Task prompt
Among the entries below, find every line that has "macros" and pull it out.

Data: Begin

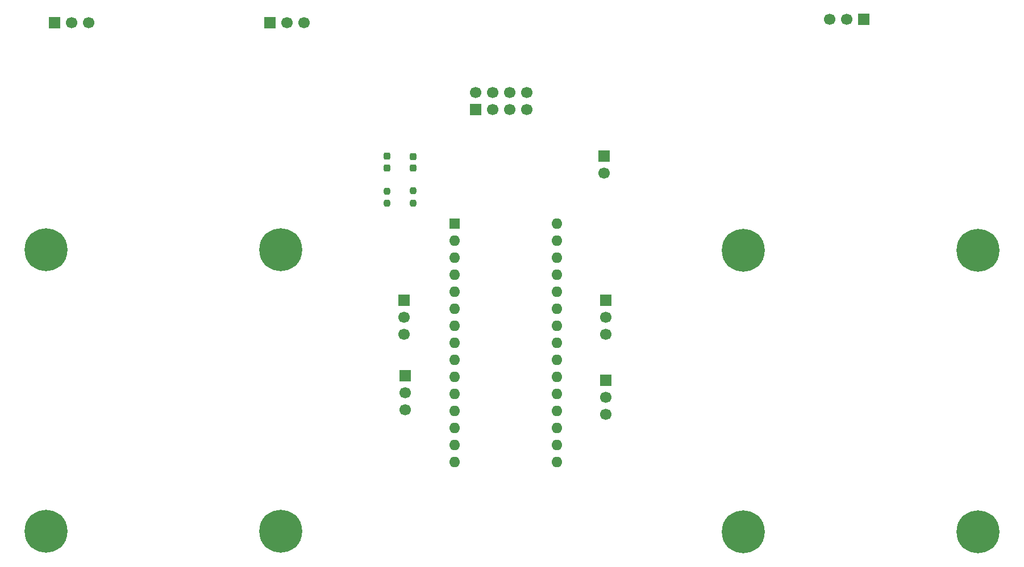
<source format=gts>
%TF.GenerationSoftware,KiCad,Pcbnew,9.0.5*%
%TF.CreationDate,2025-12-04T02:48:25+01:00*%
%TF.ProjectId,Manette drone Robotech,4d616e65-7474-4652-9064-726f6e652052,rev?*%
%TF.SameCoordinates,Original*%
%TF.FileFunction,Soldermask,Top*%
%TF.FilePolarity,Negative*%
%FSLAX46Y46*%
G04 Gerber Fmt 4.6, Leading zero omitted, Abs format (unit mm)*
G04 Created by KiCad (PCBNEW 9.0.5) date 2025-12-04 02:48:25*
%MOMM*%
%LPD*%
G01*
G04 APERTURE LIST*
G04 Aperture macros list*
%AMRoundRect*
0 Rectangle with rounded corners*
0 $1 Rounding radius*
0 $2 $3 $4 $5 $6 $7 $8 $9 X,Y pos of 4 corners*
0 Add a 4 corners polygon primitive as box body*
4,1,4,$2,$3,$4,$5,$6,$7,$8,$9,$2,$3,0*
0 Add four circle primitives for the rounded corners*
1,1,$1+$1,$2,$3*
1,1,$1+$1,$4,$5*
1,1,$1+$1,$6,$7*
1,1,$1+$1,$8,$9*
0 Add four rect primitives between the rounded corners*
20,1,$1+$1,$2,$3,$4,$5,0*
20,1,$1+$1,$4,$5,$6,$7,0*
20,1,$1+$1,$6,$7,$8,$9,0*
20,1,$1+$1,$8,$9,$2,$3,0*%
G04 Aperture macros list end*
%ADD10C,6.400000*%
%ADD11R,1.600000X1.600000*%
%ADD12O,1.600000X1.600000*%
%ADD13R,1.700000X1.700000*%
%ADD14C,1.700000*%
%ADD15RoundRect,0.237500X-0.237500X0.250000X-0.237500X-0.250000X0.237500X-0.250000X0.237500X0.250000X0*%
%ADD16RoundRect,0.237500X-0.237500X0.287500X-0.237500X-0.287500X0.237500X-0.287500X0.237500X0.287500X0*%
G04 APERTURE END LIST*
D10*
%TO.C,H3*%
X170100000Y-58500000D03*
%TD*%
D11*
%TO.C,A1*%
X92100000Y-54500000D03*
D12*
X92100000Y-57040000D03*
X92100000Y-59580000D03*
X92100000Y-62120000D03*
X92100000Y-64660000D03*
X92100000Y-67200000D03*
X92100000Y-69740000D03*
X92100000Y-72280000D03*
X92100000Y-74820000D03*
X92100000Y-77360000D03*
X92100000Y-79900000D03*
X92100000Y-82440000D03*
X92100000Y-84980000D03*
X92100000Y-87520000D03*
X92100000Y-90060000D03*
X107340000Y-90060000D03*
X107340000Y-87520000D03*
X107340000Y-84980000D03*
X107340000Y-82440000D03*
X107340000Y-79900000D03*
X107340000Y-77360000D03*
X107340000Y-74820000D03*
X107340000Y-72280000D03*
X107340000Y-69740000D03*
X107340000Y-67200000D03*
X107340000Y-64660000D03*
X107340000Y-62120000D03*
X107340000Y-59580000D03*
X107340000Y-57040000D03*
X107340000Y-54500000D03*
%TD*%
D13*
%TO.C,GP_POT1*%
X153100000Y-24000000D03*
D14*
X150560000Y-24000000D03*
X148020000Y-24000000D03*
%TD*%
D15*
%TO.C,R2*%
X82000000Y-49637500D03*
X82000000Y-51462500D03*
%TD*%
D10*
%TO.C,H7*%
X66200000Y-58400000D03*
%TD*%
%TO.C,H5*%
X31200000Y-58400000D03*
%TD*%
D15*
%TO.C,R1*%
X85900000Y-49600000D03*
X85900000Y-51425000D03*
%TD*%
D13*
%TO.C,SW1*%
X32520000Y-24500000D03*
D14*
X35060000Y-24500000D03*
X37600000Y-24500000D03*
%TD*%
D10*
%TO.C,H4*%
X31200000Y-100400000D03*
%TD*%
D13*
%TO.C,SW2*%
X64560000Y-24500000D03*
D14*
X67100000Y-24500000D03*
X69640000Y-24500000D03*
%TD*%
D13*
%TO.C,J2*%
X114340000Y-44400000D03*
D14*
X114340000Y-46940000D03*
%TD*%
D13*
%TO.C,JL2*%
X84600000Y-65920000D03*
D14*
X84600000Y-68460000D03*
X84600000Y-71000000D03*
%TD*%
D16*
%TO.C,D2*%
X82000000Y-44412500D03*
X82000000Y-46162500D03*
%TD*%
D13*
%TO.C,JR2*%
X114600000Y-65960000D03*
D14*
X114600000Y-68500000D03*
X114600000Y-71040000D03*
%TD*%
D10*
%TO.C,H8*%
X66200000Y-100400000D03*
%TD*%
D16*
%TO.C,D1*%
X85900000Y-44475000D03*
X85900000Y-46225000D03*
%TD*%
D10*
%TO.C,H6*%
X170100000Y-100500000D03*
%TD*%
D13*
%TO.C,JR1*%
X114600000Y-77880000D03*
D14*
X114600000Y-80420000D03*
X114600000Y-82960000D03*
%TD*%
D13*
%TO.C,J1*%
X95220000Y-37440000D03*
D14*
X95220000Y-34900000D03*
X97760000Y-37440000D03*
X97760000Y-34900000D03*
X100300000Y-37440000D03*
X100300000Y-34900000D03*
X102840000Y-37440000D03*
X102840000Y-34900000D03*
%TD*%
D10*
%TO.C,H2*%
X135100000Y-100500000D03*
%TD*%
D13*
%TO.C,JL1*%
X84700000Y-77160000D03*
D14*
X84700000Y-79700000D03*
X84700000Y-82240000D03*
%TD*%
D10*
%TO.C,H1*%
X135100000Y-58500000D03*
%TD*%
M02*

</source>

Data: End

The answer
G04 Aperture macros list*
G04 Aperture macros list end*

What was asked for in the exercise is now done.